Bill 123 is one of several measures discussed by the Council this year aimed at updating rules regarding short-term vacation rentals. The bill began life as a mostly supplemental measure to the more sweeping Bill 121 but has since been amended several times to make substantial changes to how ohana units — which the bill terms “accessory dwelling units” — are developed.
As currently written, Bill 123 repeals several regulations limiting where and how ohana units, or ADUs, are built. In particular, it slashes a host of existing ordinances that require builders to obtain a separate ohana unit permit in addition to a standard building permit before an ADU can be built.
Another major change — which Hamakua Council member Heather Kimball, introducer of the bill, said is one of its main purposes — allows up to three ADUs to be built on a single lot, so long as ADUs are permitted within a given site’s zoning district. Those districts, as listed in the measure, include single- and double-family residential, agricultural, residential and agricultural, and family agricultural.
In cases where a building site is permitted to have more than one primary dwelling, one ADU would be allowed to be built for each authorized primary unit.
As part of the bill’s interplay with other pending measures regarding short-term vacation rental regulations, Bill 123 also states that only one ohana unit on a given site is permitted for use as an a short-term rental.
The remaining changes in the bill establish building requirements for ohana units: All ADUs must have sewage disposal and potable water supply systems, cannot exceed 1,250 square feet in living area (not counting lanais or garages) and must conform to the zoning district’s yard size requirements.
Much of the Council’s discussion of Bill 123 on Wednesday revolved around another proposed amendment introduced by Kona Council member Holeka Inaba. That amendment would have reduced the maximum allowable ADU density, limiting them to only two per site instead of three.
Kohala Council member Cindy Evans said she agreed with the need for greater housing density in order to resolve the county’s housing crisis, but questioned whether three units per site might be “too much density, too fast.”
Other Council members agreed that the whole concept of the bill revolves around the need for increased density.
“We can have more density in our urban core without becoming Honolulu,” said Hilo Council member Jenn Kagiwada. “It keeps country country, and keeps our neighborhoods our neighborhoods.”
Two nonprofit groups, the Grassroot Institute of Hawaii and the Sierra Club of Hawaii, respectively supported and opposed the measure.
While the Grassroot Institute argued in favor of the bill’s ability to streamline the permitting process for ADUs, the Sierra Club submitted a lengthy document enumerating nine reasons to reject the bill, ranging from a lack of consideration of its impact on public infrastructure, to misrepresentations of the bill’s function during previous discussions by the Council and the county planning director.

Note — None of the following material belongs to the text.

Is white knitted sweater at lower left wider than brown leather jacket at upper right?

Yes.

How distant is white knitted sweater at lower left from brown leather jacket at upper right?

An individual testifier, Hamakua resident Tawn Keeney, was skeptical about certain aspects of the measure and called for more public discussion about it so that people are more aware of its potential impacts.
“This bill has such profound implications for our ‘lived-in’ environment that this furtherance of public presentation is entirely appropriate,” Keeney wrote. “This pause for consideration by the public in the form of presentation and (perhaps) response by the Community Development Plan Action Committees should serve to ease the sense that this bill is being rushed forward without public understanding.”
The Council voted 6-2 in favor of passing the bill on first reading, with Evans and Kona Council member Rebecca Villegas in opposition. The measure must past one final reading at a future Council meeting to be enrolled to the mayor’s office.